Work required
Update the entries below by replacing every "Lots" with "Parcels" and leaving all other text unchanged.

Entries drawn from a dataset
Segment Open
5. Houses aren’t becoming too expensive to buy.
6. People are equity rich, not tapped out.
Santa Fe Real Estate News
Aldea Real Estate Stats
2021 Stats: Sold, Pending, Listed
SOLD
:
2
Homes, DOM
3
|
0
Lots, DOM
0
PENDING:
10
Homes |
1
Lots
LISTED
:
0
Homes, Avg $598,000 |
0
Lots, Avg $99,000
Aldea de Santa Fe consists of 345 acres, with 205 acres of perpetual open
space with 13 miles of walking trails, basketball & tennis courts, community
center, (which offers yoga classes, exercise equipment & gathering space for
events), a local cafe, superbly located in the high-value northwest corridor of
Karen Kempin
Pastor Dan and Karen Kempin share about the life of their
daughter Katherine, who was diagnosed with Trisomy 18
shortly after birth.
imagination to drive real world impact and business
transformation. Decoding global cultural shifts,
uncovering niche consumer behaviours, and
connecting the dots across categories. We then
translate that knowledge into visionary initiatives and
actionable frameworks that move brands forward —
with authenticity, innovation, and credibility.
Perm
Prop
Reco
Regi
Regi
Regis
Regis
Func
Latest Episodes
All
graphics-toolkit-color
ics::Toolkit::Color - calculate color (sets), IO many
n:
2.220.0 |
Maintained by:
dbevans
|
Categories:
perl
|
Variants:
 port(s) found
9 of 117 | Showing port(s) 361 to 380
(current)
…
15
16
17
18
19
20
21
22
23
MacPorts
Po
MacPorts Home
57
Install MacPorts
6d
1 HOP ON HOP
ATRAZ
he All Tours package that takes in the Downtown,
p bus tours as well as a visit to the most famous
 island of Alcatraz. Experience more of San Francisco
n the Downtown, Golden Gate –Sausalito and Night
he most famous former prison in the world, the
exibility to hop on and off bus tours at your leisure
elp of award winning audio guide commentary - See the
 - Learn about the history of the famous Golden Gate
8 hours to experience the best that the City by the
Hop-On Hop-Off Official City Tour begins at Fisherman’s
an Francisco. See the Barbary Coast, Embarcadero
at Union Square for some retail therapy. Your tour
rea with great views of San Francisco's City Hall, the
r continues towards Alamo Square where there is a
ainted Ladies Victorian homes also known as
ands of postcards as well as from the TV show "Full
Segment Closed
Solution to the problem
5. Houses aren’t becoming too expensive to buy.
6. People are equity rich, not tapped out.
Santa Fe Real Estate News
Aldea Real Estate Stats
2021 Stats: Sold, Pending, Listed
SOLD
:
2
Homes, DOM
3
|
0
Parcels, DOM
0
PENDING:
10
Homes |
1
Parcels
LISTED
:
0
Homes, Avg $598,000 |
0
Parcels, Avg $99,000
Aldea de Santa Fe consists of 345 acres, with 205 acres of perpetual open
space with 13 miles of walking trails, basketball & tennis courts, community
center, (which offers yoga classes, exercise equipment & gathering space for
events), a local cafe, superbly located in the high-value northwest corridor of
Karen Kempin
Pastor Dan and Karen Kempin share about the life of their
daughter Katherine, who was diagnosed with Trisomy 18
shortly after birth.
imagination to drive real world impact and business
transformation. Decoding global cultural shifts,
uncovering niche consumer behaviours, and
connecting the dots across categories. We then
translate that knowledge into visionary initiatives and
actionable frameworks that move brands forward —
with authenticity, innovation, and credibility.
Perm
Prop
Reco
Regi
Regi
Regis
Regis
Func
Latest Episodes
All
graphics-toolkit-color
ics::Toolkit::Color - calculate color (sets), IO many
n:
2.220.0 |
Maintained by:
dbevans
|
Categories:
perl
|
Variants:
 port(s) found
9 of 117 | Showing port(s) 361 to 380
(current)
…
15
16
17
18
19
20
21
22
23
MacPorts
Po
MacPorts Home
57
Install MacPorts
6d
1 HOP ON HOP
ATRAZ
he All Tours package that takes in the Downtown,
p bus tours as well as a visit to the most famous
 island of Alcatraz. Experience more of San Francisco
n the Downtown, Golden Gate –Sausalito and Night
he most famous former prison in the world, the
exibility to hop on and off bus tours at your leisure
elp of award winning audio guide commentary - See the
 - Learn about the history of the famous Golden Gate
8 hours to experience the best that the City by the
Hop-On Hop-Off Official City Tour begins at Fisherman’s
an Francisco. See the Barbary Coast, Embarcadero
at Union Square for some retail therapy. Your tour
rea with great views of San Francisco's City Hall, the
r continues towards Alamo Square where there is a
ainted Ladies Victorian homes also known as
ands of postcards as well as from the TV show "Full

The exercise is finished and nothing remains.